___ Given text
I don’t have dysphoria, but I can still relate to this song, as someone with social anxiety, especially the ‘don’t let me hear what they say’ bit.
i don’t experience dysphoria that much but when i do, it angers me and makes me feel exactly like this. when i see my cis male friends i get so jealous and angry. it makes it even worse that my friend who knows about me being trans still deadnames me. it makes me feel better to remember that im not alone. nice animatic btw. :)
My dysphoria is like a chronic disease It's not bad right now but I see it only gets worse with the time
I love this animation not only is the art style awesome but it’s very relatable
Ur art style is really cute 👍🏼
this is beautiful.
ok so i didn't expect to cry today. this was really good
Thank you for such a touching video that describes so many people's feelings.🏳️🌈🏳️⚧️
Are you ok?
______
___ Dataset content
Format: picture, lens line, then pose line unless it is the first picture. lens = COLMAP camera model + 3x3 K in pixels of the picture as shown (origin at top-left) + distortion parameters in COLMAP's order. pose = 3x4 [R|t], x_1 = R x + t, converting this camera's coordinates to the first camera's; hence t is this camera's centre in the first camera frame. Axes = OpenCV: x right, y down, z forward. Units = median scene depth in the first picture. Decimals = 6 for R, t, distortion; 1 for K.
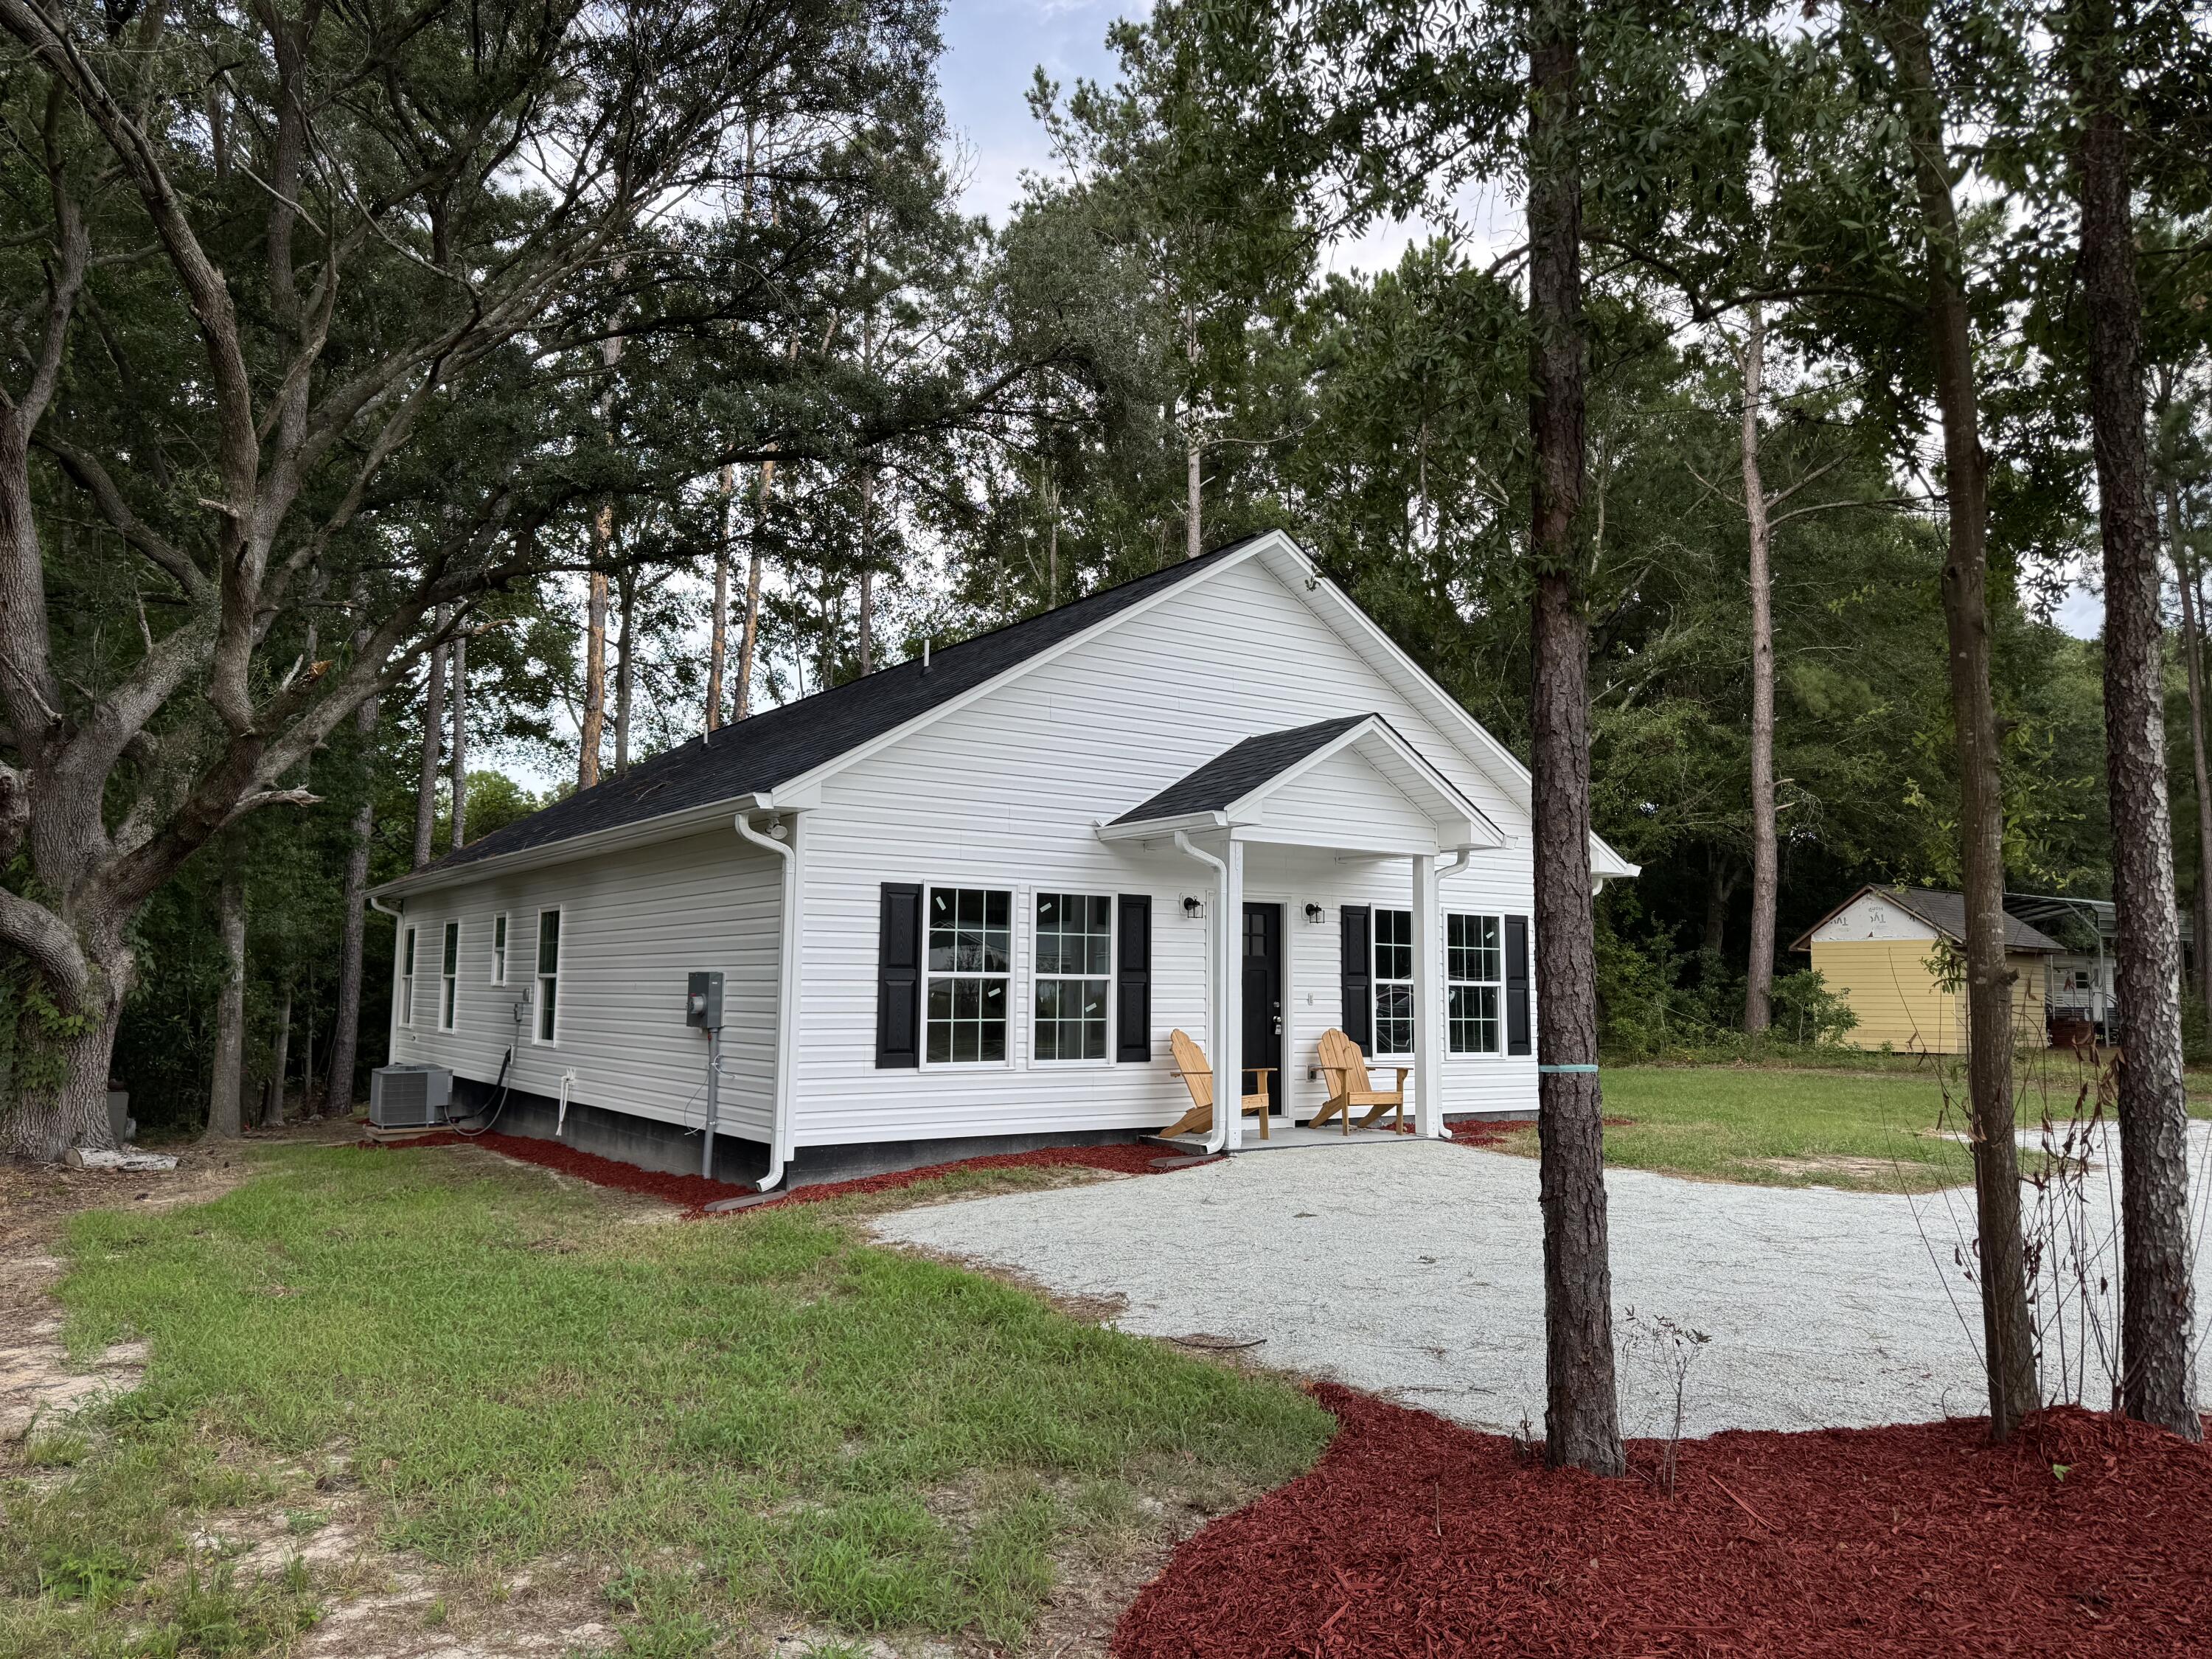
lens RADIAL K [[1564.8, 0, 1098.1], [0, 1564.8, 822.9], [0, 0, 1]] dist [0.075909, -0.095724]
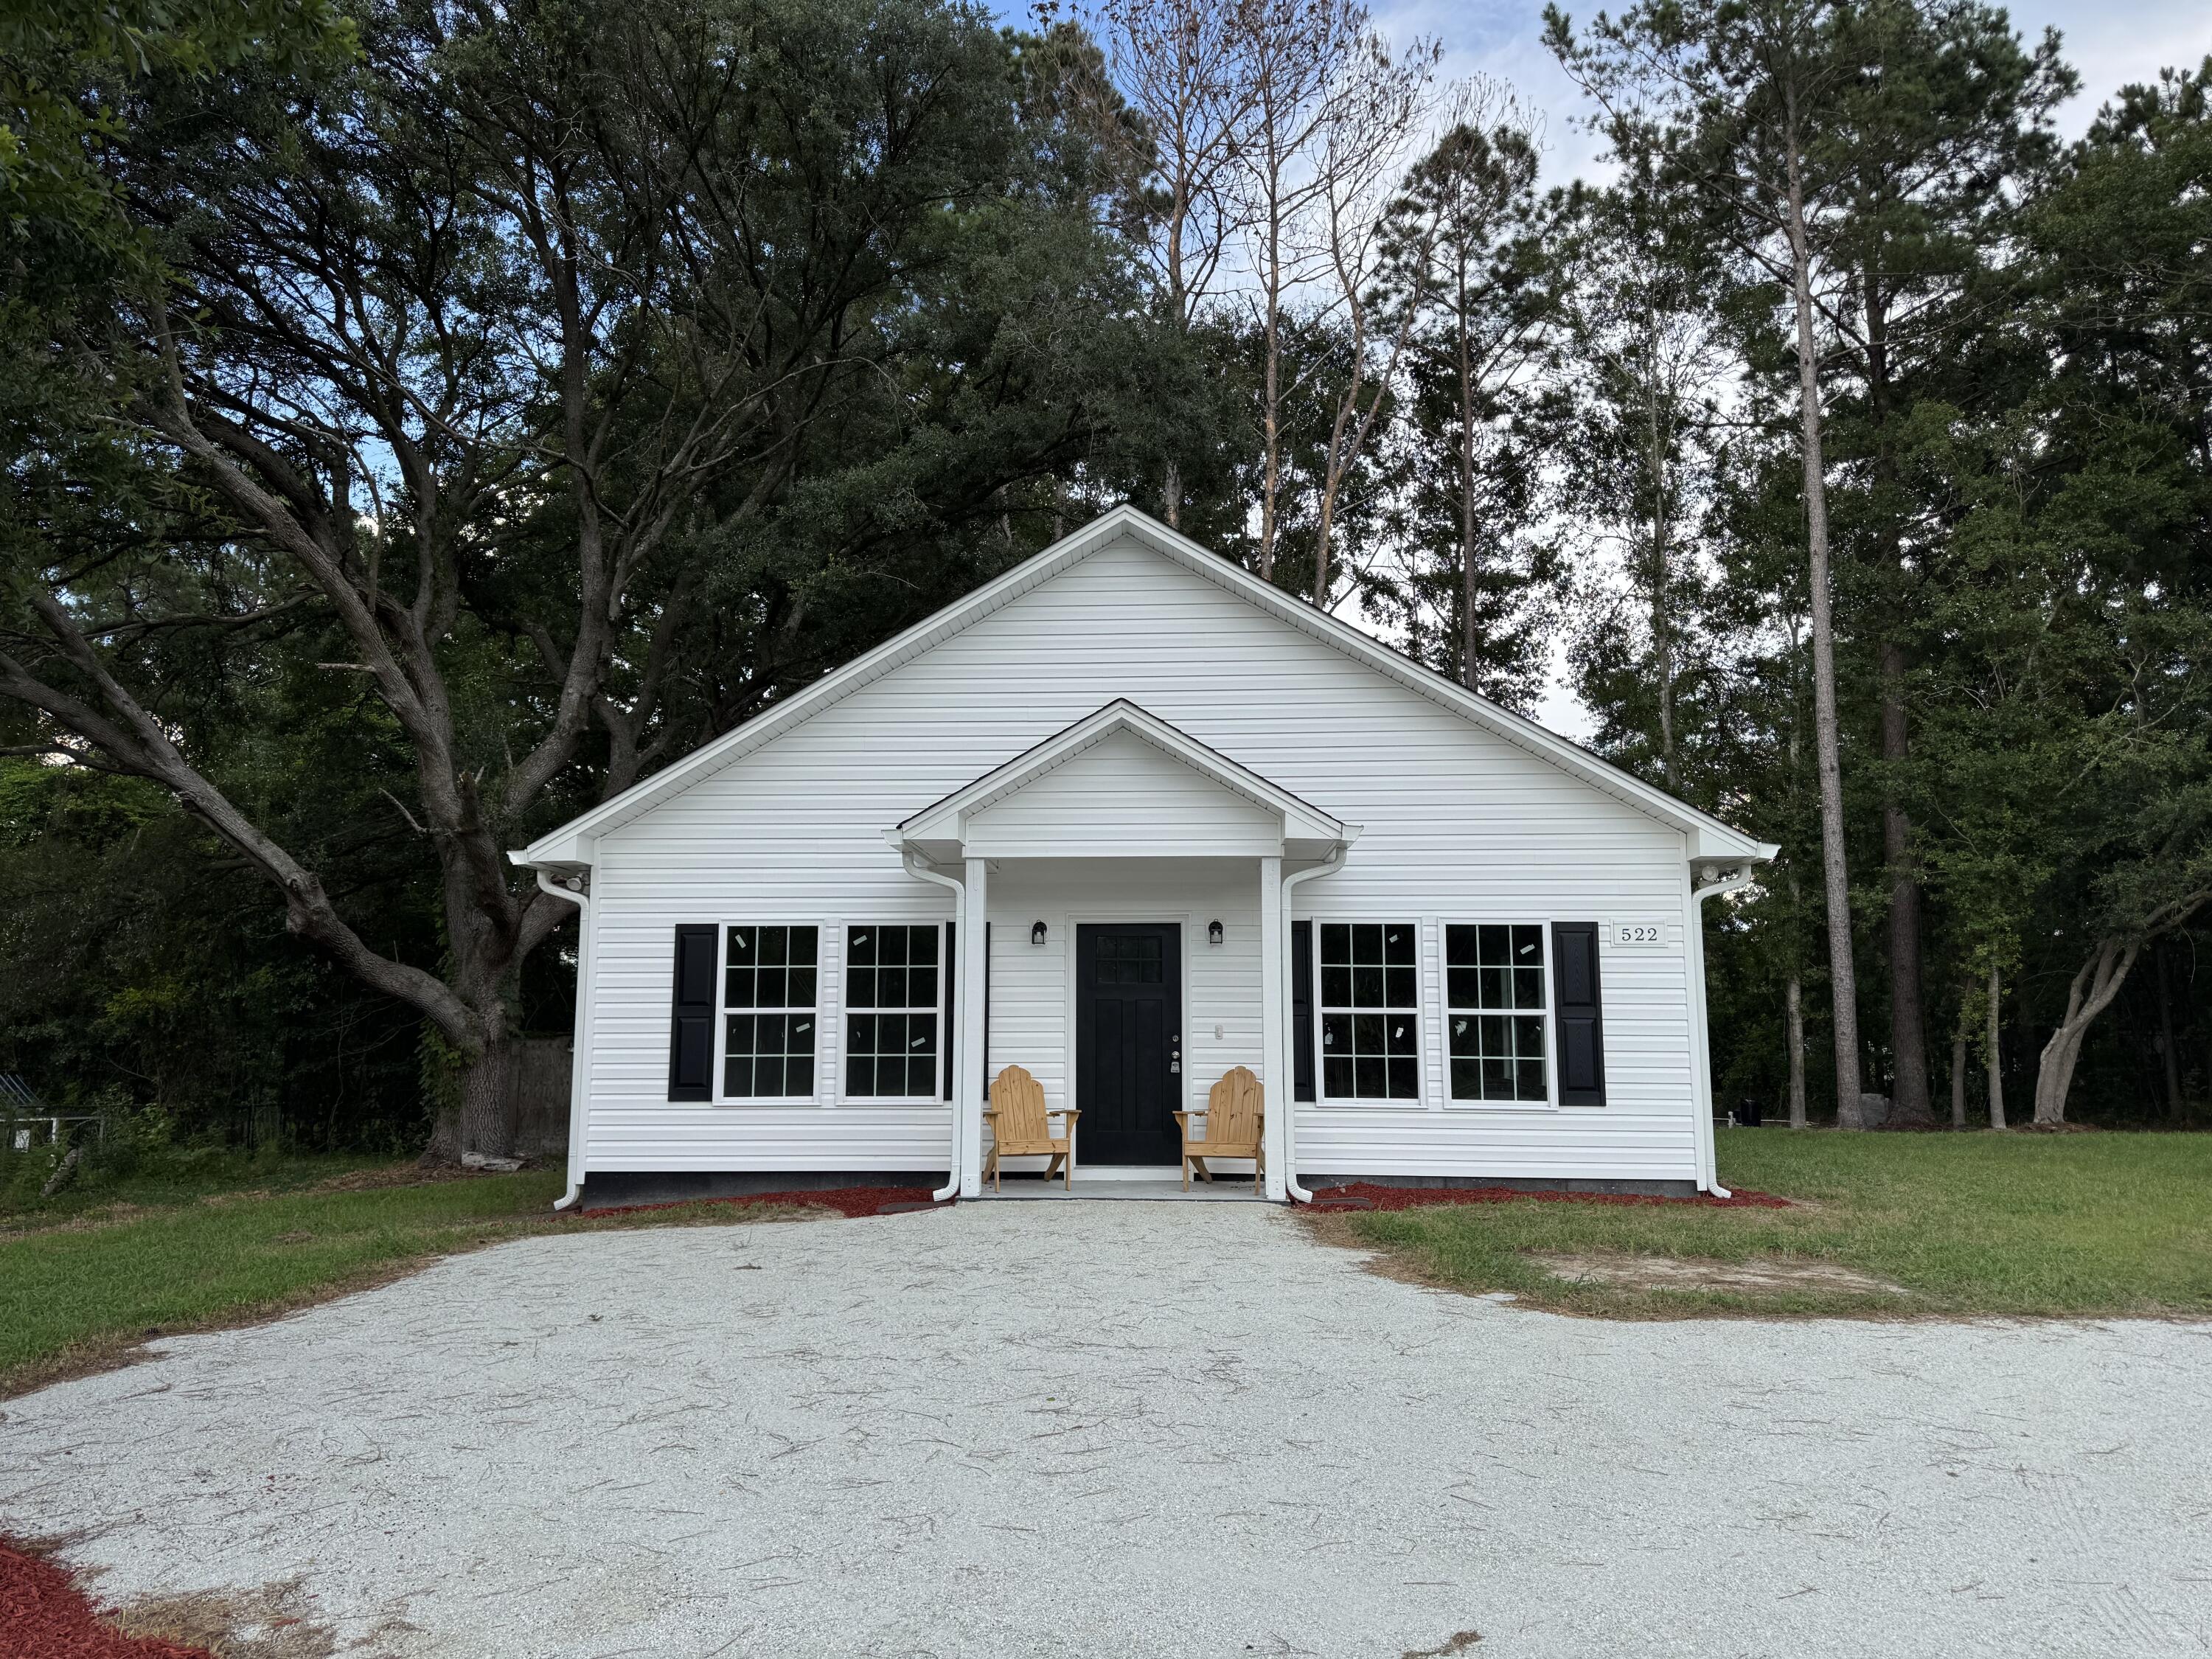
lens RADIAL K [[1564.8, 0, 1098.1], [0, 1564.8, 822.9], [0, 0, 1]] dist [0.075909, -0.095724]
pose [[0.788857, -0.087831, -0.608269, 0.698424], [0.071461, 0.996131, -0.051158, 0.042092], [0.610408, -0.003111, 0.792081, 0.317233]]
______
* Required work *
A: List every comment in the video comments that mentions dysphoria, giving the first five words of each.
B: Answer these questions about the video comments:
(i) Which part of the song does the commenter with social anxiety single out?
(ii) What does one commenter compare their dysphoria to?
(iii) What did one commenter not expect to do today?

* Answers to this exercise *
A:
I don’t have dysphoria, but
i don’t experience dysphoria that
My dysphoria is like a

B:
(i) The ‘don’t let me hear what they say’ bit.
(ii) A chronic disease.
(iii) Cry.